- MS 148
When Ruth Adair Peterson (nee Brooke) died August 1, 2008 in Reno, Nevada, a succession of remarkable events repatriated to Salmon Arm a collection of significant paintings which celebrate a lovely story, a loving family, and its community.
More than three hundred paintings by Ruth’s father, Arthur Adair Brooke, were found under her bed wrapped in a cotton pillow slip and tied with a green ribbon. They came “home”. The one-of-a-kind collection was archival in every sense of the word. It spanned an important period of time and documented rural life in the Mt. Ida District of Salmon Arm.
Ruth’s story begins in 1921. Life on the Brookes’ farm, Asterfield, was unexpectedly interrupted with her birth. She was a fourth child and the first daughter to middle aged parents Arthur Adair and Annie Florence Brooke. She was given her mother’s maiden name and raised like an only child, adored by her adult brothers. Family members tell us her parents were strict Baptists. Ruth left home to attend business school in Calgary. It was there she met the love of her life, a divorced American baseball player named Bill Peterson. Ruth followed Bill to the States and they were married in 1951. Ruth and her new husband lived in Oakland, California and Reno, Nevada. The couple had a long marriage until Bill’s death in 1985.
But the story really began with the artist. Born in Rome in 1874, Arthur Adair Brooke had a long journey to Salmon Arm, British Columbia. The eldest child of Arthur Swindells and Amelia Adair Brooke had little memory at the age of two of moving with his family to Switzerland. His father was a professional watercolour artist and supported the family of 9 surviving children by painting landscapes.
When A.A. Brooke finished secondary school he was sent to England before emigrating to Canada in 1890. The first stop in Canada was Manitoba where he learned to farm under the tutelage of Joseph Merry at the Barnsley Farm Home. Four years later, Brooke began working his own farm.
Brooke married Annie Florence Ruth in 1898. Their first son, Harold Arthur, was born at Barnsley two years later. The family moved to Didsbury, Alberta, and two more sons joined the family, Ralph Edward in 1902 and Ernest Cuthbert in 1903. A.A. Brooke worked a homestead and received his Western Land Grant in 1904.

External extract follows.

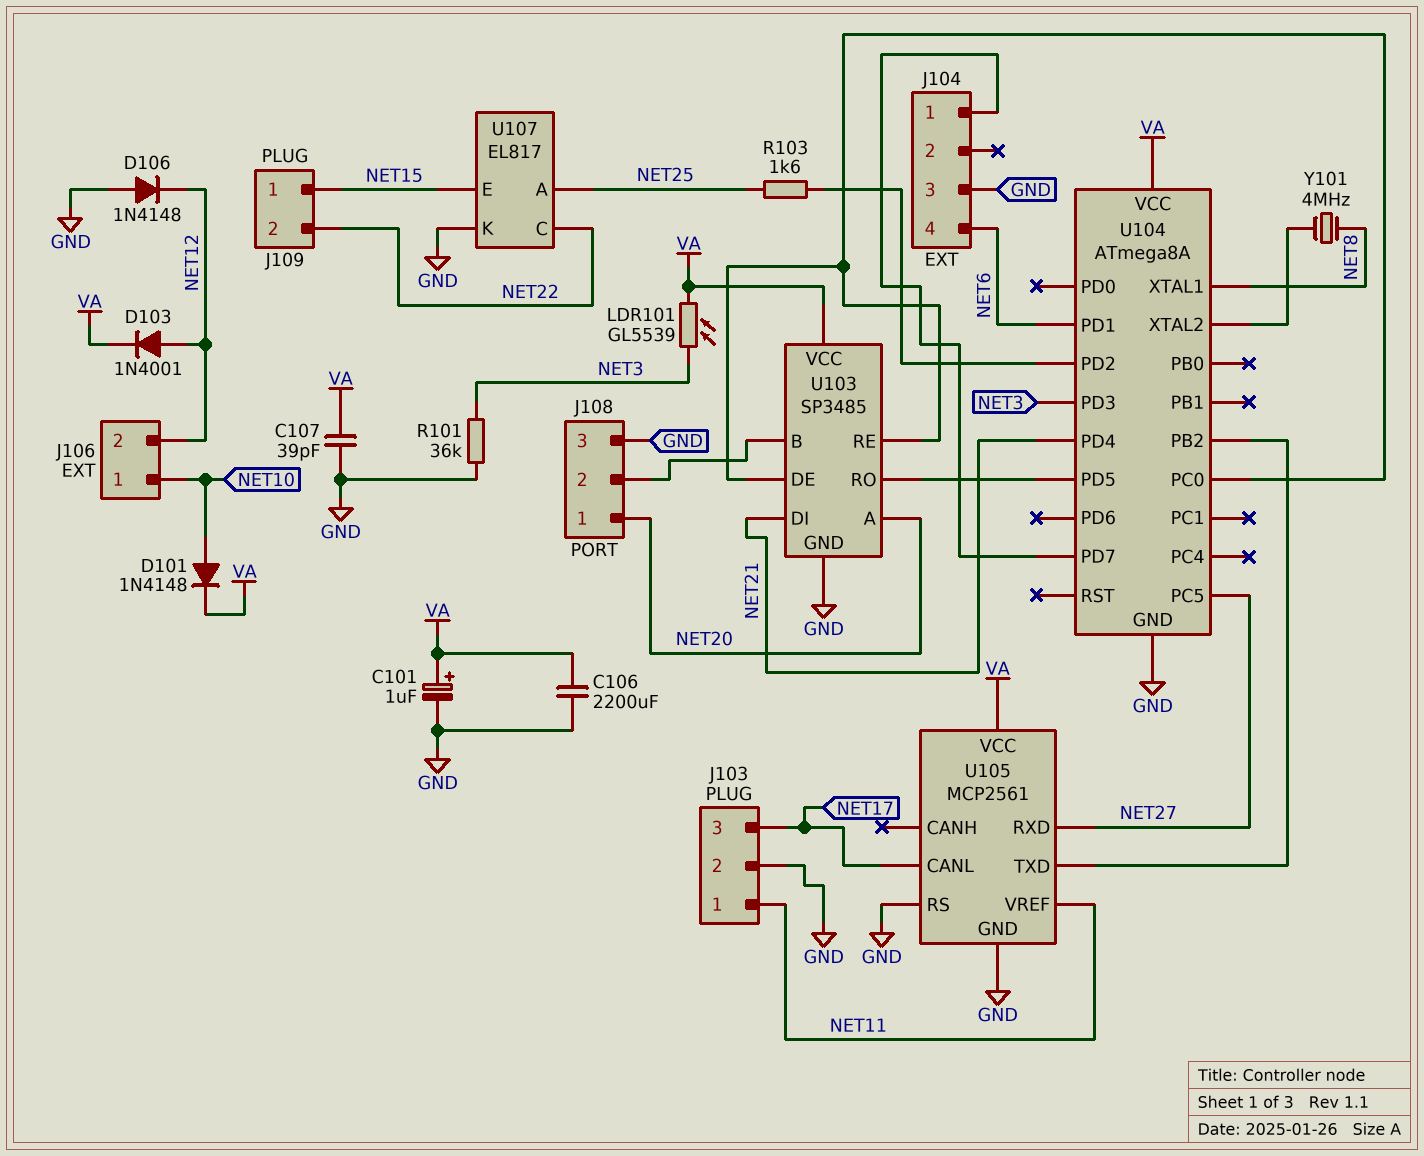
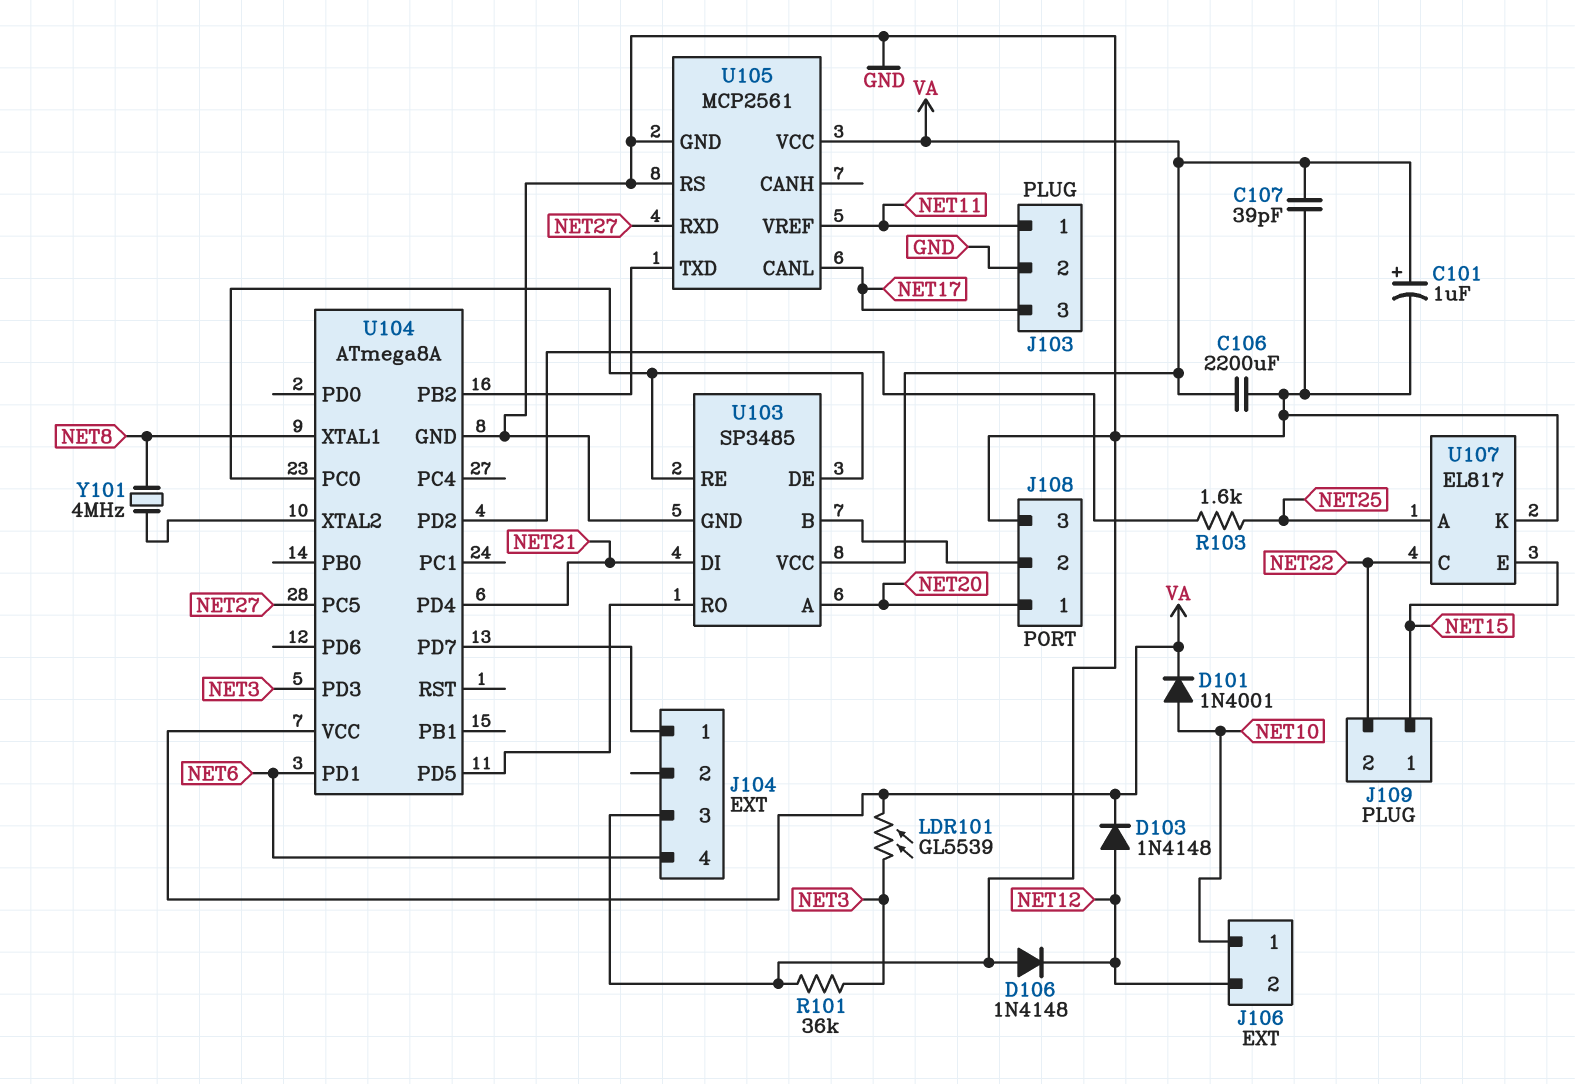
D101: diode 1N4148 (A NET10, K VA) -> diode 1N4001 (A NET10, K VA)
D103: diode 1N4001 (A NET12, K VA) -> diode 1N4148 (A NET12, K VA)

Alberta was not to be the end of the journey. Brooke sold the homestead and its improvements, and moved the household west after purchasing 60 acres of the Goforth farm in the Mt. Ida District near Salmon Arm. They arrived by train in 1907 with two loads of settlers’ effects and set up residence, naming their new home Asterfield.
Still adjusting to retirement, the couple moved again, this time south to another farming community, Cloverdale in the Fraser Valley. Arthur Adair spent his remaining years painting.
Annie Florence passed away December 6th, 1957. After her death, Arthur ached with loneliness and moved to Siska Lodge at Lytton, B.C. to be with his son Harold. He kept busy painting watercolours to sell in the Lodge’s coffee shop.
Arthur Adair was a prolific artist and left a legacy of a significant body of work. The farmer artist sketched images all his life, using his drawings as inspiration for later watercolours. His landscapes depict Switzerland, Ireland, Manitoba, Alberta, Alaska, and British Columbia. Numerous watercolours and sketches are held in private collections, at the Glenbow Museum in Calgary, the Dufferin Historical Society Museum in Carman, Manitoba and the Salmon Arm Museum. But his best work is said to be Ruth’s baby books that document his daughter's early life.
Arthur died thirteen months after Annie on January 13, 1959.